> [SOURCE DOCUMENT]

#####

From here, however, Mr Tam turns to the judgment of Simon Brown LJ, as he then was, in I :
33. Is it relevant to the question posed in this case that ever since 9 April 2001 (ie from just two months after the period of administrative detention began) the appellant has been pursuing a claim for asylum which would in any event have prevented his being returned to Afghanistan? This, to my mind, is the critical issue in the case.
34. That a prolonged period of detention pending the final resolution of an asylum claim is sometimes permissible cannot be doubted: Chahal -v- United Kingdom (1996) 23 EHRR 413 illustrates the point well. The applicant was a Sikh separatist leader detained in custody for the purpose of deportation for some 3½ years (until the House of Lords’ final refusal of leave to appeal). The reason for his long detention pending removal, however, was because the Secretary of State regarded him as a threat to national security; but for his asylum claim there would have been no difficulty in returning him; on the contrary, the Indian government were anxious to secure his return.
35. What Chahal illustrates is that a detained asylum seeker cannot invoke the delay necessarily occasioned by his own asylum claim (and any subsequent appeal(s)) to contend that his removal is clearly “not going to be possible within a reasonable time”, so that he must be released. That, however, is by no means to say that where, as here, a detainee, whom for reasons quite other than his asylum claim the Secretary of State is unable to remove, chooses during his detention to claim asylum, that claim, whilst unresolved, precludes his asserting that limitation 2 of the Hardial Singh principles is not satisfied. Nor, indeed, did Mr Robb for the Secretary of State put it that high. On the contrary, he made little of the point and suggested no more than that this appellant’s asylum claim is a factor in the case.

#####

> [STUDY MATERIAL]
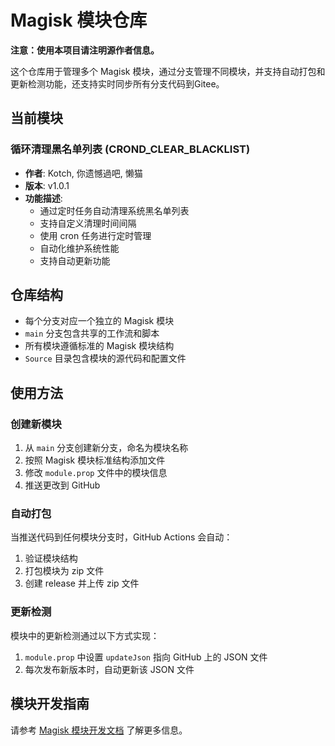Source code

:# Magisk 模块仓库

**注意：使用本项目请注明源作者信息。**

这个仓库用于管理多个 Magisk 模块，通过分支管理不同模块，并支持自动打包和更新检测功能，还支持实时同步所有分支代码到Gitee。

## 当前模块

### 循环清理黑名单列表 (CROND_CLEAR_BLACKLIST)
- **作者**: Kotch, 你遗憾過吧, 懒猫
- **版本**: v1.0.1
- **功能描述**: 
  - 通过定时任务自动清理系统黑名单列表
  - 支持自定义清理时间间隔
  - 使用 cron 任务进行定时管理
  - 自动化维护系统性能
  - 支持自动更新功能

## 仓库结构

- 每个分支对应一个独立的 Magisk 模块
- `main` 分支包含共享的工作流和脚本
- 所有模块遵循标准的 Magisk 模块结构
- `Source` 目录包含模块的源代码和配置文件

## 使用方法

### 创建新模块

1. 从 `main` 分支创建新分支，命名为模块名称
2. 按照 Magisk 模块标准结构添加文件
3. 修改 `module.prop` 文件中的模块信息
4. 推送更改到 GitHub

### 自动打包

当推送代码到任何模块分支时，GitHub Actions 会自动：

1. 验证模块结构
2. 打包模块为 zip 文件
3. 创建 release 并上传 zip 文件

### 更新检测

模块中的更新检测通过以下方式实现：

1. `module.prop` 中设置 `updateJson` 指向 GitHub 上的 JSON 文件
2. 每次发布新版本时，自动更新该 JSON 文件

## 模块开发指南

请参考 [Magisk 模块开发文档](https://topjohnwu.github.io/Magisk/guides.html) 了解更多信息。
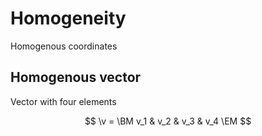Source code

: # Homogeneity

Homogenous coordinates

## Homogenous vector

Vector with four elements

$$
	\v = \BM v_1 & v_2 & v_3 & v_4 \EM
$$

#####

> [EXPLORE THE MATERIAL]
1. Please answer these questions using the judgment excerpt:
(a) Since what date has the appellant been pursuing a claim for asylum?
(b) For roughly how long was the applicant in Chahal detained for the purpose of deportation?
(c) Who appeared for the Secretary of State?
2. Translate this sentence from the judgment excerpt into Spanish: "The applicant was a Sikh separatist leader detained in custody for the purpose of deportation for some 3½ years (until the House of Lords’ final refusal of leave to appeal)."

> [ANSWERS GIVEN]
1.
(a) 9 April 2001
(b) Some 3½ years
(c) Mr Robb

2. El solicitante era un líder separatista sij detenido bajo custodia con fines de deportación durante unos 3½ años (hasta la denegación definitiva, por parte de la Cámara de los Lores, de la autorización para recurrir).